8. The multi-mode fuze of claim 6 wherein said soft target sensor is actuated when a target is impacted sending a first electrical signal to said logic circuit and said hard target sensor and sends a second electrical signal to said logic circuit only if a hard target is impacted.

9. The multi-mode fuze of claim 8 wherein said logic circuit is programmed such that said second electrical signal overrides said first electrical signal.

10. An explosive projectile, comprising: an aerodynamically shaped metallic casing; an explosive contained within said metallic casing; an initiating explosive contacting said explosive; a multi-mode fuze communicating with said initiating explosive effective to trigger detonation of said explosive either on impact with a hard target or following a delay on impact with a soft target.

11. The explosive projectile of claim 10 wherein said multi-mode fuze is disposed forward of said explosive.

12. The explosive projectile of claim 10 wherein said multi-mode fuze is disposed rearward of said explosive.

13. The explosive projectile of claim 10 wherein said multi-mode fuze includes a soft target sensor that is actuated when a target is impacted sending a first electrical signal to said logic circuit and a hard target sensor that sends a second electrical signal to said logic circuit only if a hard target is impacted wherein said soft target sensor is disposed closer to said target than said hard target sensor, a logic circuit electrically coupled to said at least one sensor effective to discriminate between a soft target and a hard target dependent on said electrical output and a fuze that transmits a detonation signal to said initiating explosive to thereby detonate said explosive.

14. The explosive projectile of claim 13 wherein said soft target sensor and said hard target sensor are independently selected from the group consisting of piezoelectric crystals and mechanical switches.

15. The multi-mode fuze of claim 8 wherein said logic circuit is programmed such that said second electrical signal overrides said first electrical signal.

16. The explosive projectile of claim 10 wherein said multi-mode fuze includes a piezoelectric crystal that has a first output when a soft target is impacted and a second output when a hard target is impacted, a logic circuit electrically coupled to said piezoelectric crystal effective to discriminate between a soft target and a hard target dependent on said electrical output and a fuze that transmits a detonation signal to said initiating explosive to thereby detonate said explosive.

17. The explosive projectile of claim 10 wherein said multi-mode fuze includes a MEMS accelerometer that has a first output when a soft target is impacted and a second output when a hard target is impacted, a logic circuit electrically coupled to said MEMS accelerometer effective to discriminate between a soft target and a hard target dependent on said electrical output and a fuze that transmits a detonation signal to said initiating explosive to thereby detonate said explosive.

18. The explosive projectile of claim 10 having a shaped charge liner disposed between a nose of said explosive projectile and said explosive.

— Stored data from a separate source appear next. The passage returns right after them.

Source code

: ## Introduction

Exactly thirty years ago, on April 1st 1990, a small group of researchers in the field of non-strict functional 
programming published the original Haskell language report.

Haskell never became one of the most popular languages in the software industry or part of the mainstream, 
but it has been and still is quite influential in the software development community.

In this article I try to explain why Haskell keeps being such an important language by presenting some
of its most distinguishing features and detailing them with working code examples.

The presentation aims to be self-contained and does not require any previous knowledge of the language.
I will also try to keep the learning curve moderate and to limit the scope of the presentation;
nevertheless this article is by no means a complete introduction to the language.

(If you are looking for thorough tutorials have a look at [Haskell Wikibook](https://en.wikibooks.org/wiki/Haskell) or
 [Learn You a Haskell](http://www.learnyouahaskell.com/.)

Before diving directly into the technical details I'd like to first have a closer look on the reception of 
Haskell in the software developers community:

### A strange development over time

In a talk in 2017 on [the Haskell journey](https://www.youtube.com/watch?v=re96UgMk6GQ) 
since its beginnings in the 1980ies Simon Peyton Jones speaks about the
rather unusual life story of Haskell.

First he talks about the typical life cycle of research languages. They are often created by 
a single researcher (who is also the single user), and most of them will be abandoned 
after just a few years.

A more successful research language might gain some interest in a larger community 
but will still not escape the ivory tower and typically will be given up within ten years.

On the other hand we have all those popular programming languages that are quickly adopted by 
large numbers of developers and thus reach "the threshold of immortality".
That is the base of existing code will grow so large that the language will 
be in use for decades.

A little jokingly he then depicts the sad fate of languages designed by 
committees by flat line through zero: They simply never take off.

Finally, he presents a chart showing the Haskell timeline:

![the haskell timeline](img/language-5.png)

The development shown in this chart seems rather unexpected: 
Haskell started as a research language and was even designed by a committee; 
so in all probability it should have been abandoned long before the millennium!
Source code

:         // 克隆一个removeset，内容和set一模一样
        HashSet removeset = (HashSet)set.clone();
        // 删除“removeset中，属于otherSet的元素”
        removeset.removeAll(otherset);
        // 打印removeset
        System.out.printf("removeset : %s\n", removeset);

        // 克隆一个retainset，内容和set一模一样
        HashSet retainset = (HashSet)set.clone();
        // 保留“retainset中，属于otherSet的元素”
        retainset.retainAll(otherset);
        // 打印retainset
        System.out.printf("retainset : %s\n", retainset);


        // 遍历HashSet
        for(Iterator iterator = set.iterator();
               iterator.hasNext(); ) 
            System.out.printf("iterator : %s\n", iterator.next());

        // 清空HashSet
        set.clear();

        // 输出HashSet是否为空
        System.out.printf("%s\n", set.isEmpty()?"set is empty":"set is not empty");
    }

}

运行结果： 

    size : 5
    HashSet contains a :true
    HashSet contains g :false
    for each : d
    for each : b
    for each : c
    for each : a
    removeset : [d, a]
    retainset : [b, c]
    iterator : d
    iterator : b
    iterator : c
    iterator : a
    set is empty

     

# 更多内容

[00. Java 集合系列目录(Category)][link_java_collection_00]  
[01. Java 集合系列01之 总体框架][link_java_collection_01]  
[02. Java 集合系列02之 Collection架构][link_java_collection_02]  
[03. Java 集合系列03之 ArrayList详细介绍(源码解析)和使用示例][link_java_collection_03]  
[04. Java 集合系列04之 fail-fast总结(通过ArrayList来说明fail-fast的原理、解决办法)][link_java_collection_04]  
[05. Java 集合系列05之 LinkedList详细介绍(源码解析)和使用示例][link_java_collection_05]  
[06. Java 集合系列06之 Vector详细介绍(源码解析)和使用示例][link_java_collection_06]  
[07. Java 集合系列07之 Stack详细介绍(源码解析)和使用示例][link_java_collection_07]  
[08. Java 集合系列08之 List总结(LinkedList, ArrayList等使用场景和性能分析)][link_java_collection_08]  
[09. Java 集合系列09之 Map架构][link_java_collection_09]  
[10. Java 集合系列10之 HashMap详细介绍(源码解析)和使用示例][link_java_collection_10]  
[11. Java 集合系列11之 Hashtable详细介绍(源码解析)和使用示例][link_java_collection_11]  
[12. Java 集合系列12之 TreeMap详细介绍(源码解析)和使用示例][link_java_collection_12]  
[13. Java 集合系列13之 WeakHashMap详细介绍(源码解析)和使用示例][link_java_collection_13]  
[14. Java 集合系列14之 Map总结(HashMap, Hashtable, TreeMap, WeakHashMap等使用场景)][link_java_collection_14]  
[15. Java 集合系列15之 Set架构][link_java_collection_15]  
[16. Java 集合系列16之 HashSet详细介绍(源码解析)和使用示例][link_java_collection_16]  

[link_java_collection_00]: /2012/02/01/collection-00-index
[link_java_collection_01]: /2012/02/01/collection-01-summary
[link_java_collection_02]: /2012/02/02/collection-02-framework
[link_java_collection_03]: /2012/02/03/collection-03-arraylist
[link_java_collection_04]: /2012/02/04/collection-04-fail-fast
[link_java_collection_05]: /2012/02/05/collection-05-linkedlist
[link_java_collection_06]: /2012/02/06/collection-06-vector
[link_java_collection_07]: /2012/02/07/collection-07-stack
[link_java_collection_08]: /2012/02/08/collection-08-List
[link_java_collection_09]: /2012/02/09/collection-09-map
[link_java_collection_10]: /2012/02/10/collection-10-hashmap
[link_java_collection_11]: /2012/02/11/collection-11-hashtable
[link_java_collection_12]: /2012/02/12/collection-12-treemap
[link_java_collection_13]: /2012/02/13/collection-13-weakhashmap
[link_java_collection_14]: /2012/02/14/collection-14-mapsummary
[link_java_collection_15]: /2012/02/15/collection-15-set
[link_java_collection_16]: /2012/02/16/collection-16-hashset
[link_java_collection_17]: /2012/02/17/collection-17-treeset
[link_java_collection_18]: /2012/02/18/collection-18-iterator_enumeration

19. The explosive projectile of claim 18 wherein a distance between said nose and said shaped charge liner is about equal to a set-off distance of said shaped charge liner.

20. The explosive projectile of claim 13 having a shaped charge liner disposed between a nose of said hard target sensor and said explosive.

21. The explosive projectile of claim 20 wherein a distance between said hard target sensor and said shaped charge liner is about equal to a set-off distance of said shaped charge liner.